- [Source material]:
_ _ _ _

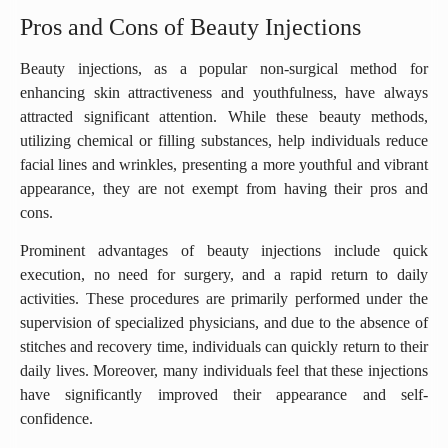
Pros and Cons of Beauty Injections
Beauty injections, as a popular non-surgical method for
enhancing skin attractiveness and youthfulness, have always
attracted significant attention. While these beauty methods,
utilizing chemical or filling substances, help individuals reduce
facial lines and wrinkles, presenting a more youthful and vibrant
appearance, they are not exempt from having their pros and
cons.
Prominent advantages of beauty injections include quick
execution, no need for surgery, and a rapid return to daily
activities. These procedures are primarily performed under the
supervision of specialized physicians, and due to the absence of
stitches and recovery time, individuals can quickly return to their
daily lives. Moreover, many individuals feel that these injections
have significantly improved their appearance and self-
confidence.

_ _ _ _

- [Task prompt]: Write down exactly the line that contains "enhancing skin attractiveness" along with all later lines of the material, ending at its final line.

- [Reply to the exercise]:
enhancing skin attractiveness and youthfulness, have always
attracted significant attention. While these beauty methods,
utilizing chemical or filling substances, help individuals reduce
facial lines and wrinkles, presenting a more youthful and vibrant
appearance, they are not exempt from having their pros and
cons.
Prominent advantages of beauty injections include quick
execution, no need for surgery, and a rapid return to daily
activities. These procedures are primarily performed under the
supervision of specialized physicians, and due to the absence of
stitches and recovery time, individuals can quickly return to their
daily lives. Moreover, many individuals feel that these injections
have significantly improved their appearance and self-
confidence.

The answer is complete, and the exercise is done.